### [Request]
Convert the lines in the records into a JSON list of strings, starting with the line that contains "Many people I've" and going on through the line that contains "(from the Zen". Give one string for each line and leave out any blank lines.

### [Available records]
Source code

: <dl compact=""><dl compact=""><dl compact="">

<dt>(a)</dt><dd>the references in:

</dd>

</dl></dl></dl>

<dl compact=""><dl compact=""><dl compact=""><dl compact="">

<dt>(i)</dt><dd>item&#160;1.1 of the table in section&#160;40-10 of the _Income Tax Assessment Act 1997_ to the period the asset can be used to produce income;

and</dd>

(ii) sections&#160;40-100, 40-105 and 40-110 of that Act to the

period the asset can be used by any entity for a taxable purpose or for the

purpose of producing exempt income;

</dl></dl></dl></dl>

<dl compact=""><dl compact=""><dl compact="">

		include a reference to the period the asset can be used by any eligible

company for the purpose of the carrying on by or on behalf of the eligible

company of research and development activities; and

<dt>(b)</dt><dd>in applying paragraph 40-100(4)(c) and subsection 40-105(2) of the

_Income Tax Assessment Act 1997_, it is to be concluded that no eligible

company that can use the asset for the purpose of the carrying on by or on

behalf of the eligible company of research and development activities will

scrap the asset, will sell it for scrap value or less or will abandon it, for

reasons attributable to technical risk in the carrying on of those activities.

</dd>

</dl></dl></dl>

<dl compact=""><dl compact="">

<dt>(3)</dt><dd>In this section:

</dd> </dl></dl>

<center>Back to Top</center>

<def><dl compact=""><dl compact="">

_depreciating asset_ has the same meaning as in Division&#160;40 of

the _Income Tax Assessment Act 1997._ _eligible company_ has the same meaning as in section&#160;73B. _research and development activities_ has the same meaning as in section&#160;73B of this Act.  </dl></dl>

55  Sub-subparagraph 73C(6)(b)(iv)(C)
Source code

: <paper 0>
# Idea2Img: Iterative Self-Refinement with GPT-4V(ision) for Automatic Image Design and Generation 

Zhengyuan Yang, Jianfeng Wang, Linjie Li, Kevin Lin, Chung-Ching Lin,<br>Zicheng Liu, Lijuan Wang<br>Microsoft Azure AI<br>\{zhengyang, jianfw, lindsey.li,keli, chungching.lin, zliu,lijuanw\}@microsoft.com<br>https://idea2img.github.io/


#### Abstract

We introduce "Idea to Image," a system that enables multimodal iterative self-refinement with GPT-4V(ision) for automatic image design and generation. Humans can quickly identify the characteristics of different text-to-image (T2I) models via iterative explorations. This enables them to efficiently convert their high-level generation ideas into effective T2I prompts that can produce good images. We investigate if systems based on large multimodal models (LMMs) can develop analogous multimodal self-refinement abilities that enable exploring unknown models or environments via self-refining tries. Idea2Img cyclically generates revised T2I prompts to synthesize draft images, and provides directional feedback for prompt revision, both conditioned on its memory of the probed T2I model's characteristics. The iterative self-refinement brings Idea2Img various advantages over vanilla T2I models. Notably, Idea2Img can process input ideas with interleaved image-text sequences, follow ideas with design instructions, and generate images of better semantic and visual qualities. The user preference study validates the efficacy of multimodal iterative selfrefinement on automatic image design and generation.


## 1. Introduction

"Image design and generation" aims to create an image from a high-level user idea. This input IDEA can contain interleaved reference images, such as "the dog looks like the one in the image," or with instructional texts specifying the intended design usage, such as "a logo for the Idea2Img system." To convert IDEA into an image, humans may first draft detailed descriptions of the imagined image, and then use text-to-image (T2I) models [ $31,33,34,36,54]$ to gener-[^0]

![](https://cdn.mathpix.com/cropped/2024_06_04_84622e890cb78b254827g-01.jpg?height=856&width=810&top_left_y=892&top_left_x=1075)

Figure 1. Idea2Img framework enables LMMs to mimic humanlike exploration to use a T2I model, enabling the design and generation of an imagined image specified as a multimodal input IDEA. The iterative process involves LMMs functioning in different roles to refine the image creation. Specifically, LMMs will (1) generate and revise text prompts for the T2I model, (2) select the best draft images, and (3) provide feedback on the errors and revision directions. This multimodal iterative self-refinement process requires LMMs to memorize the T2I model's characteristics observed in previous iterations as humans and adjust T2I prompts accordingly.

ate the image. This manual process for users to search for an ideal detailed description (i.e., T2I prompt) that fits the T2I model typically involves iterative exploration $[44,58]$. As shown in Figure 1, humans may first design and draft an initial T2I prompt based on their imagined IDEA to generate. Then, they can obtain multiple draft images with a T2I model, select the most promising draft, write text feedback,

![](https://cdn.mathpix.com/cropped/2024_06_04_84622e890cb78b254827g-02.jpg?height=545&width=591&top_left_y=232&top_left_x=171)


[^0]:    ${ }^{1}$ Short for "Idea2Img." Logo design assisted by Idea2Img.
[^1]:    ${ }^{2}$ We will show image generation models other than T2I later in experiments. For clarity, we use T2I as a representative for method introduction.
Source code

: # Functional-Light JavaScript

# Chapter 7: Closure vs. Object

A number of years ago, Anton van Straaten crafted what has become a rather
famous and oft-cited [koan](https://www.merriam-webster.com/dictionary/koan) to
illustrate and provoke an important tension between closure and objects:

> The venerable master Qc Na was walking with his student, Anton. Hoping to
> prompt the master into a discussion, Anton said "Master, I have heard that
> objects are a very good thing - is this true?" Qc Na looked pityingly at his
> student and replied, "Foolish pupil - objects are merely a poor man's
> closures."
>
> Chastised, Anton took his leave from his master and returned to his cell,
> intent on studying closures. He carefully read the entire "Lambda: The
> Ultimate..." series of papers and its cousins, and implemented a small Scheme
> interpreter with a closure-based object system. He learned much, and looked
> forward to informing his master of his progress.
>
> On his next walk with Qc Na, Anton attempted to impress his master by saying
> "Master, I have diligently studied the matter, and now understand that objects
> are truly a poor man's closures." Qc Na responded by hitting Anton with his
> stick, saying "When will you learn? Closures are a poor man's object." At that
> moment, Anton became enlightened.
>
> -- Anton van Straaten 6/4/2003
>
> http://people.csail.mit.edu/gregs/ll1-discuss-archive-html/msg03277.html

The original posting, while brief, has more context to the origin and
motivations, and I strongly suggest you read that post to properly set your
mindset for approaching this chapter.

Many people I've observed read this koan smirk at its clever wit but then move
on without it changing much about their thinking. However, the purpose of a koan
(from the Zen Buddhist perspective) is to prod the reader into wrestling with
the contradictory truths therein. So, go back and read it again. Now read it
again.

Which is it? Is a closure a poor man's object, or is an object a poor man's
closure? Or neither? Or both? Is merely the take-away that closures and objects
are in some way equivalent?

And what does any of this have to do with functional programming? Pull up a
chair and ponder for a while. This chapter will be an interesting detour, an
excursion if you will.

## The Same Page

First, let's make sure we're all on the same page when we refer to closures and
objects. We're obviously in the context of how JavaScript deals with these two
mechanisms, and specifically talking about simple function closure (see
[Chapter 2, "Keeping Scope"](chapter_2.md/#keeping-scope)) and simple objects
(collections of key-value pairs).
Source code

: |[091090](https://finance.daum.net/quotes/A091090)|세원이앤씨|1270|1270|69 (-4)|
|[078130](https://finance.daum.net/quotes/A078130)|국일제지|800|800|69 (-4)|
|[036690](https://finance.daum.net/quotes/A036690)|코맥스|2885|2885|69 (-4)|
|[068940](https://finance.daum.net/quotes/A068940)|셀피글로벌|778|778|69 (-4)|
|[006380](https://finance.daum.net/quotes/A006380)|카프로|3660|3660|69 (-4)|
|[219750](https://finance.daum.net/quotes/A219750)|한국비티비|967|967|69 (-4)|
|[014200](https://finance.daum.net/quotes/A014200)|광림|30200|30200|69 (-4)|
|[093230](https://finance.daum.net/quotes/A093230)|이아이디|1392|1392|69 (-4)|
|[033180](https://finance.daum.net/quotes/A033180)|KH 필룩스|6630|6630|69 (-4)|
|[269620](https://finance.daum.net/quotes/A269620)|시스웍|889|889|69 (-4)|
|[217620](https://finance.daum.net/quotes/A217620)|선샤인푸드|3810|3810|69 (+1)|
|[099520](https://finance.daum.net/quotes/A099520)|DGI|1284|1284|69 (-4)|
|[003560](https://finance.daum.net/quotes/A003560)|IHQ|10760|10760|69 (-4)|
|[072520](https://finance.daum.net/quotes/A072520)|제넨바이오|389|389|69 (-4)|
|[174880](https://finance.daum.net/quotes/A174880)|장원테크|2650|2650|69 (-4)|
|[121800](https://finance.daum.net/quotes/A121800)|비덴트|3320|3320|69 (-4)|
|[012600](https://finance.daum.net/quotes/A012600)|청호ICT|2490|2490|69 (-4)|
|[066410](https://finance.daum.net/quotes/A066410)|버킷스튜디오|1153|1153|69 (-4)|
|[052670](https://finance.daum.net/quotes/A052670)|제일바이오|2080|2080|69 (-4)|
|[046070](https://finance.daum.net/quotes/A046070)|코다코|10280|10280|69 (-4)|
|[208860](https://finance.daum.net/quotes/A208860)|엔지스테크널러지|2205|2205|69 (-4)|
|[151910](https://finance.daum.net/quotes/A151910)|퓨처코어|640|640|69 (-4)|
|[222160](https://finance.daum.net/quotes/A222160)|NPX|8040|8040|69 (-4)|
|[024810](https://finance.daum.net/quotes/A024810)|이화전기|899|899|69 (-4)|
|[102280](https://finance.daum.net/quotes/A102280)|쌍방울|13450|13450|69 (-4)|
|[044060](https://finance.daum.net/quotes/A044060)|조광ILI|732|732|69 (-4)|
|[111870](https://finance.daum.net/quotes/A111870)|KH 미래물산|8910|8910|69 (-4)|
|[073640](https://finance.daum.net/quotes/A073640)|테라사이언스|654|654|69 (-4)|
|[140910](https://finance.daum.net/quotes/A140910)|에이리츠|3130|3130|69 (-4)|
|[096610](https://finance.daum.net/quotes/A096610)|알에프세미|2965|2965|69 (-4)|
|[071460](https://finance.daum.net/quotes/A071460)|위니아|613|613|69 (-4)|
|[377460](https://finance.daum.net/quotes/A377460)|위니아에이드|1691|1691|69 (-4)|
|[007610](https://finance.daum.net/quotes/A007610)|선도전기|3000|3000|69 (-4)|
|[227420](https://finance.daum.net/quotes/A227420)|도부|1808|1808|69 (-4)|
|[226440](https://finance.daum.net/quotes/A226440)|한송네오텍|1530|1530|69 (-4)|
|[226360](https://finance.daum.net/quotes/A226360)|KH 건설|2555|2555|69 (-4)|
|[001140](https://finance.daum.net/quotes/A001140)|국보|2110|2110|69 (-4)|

### [Exercise answer]
[
  "Many people I've observed read this koan smirk at its clever wit but then move",
  "on without it changing much about their thinking. However, the purpose of a koan",
  "(from the Zen Buddhist perspective) is to prod the reader into wrestling with"
]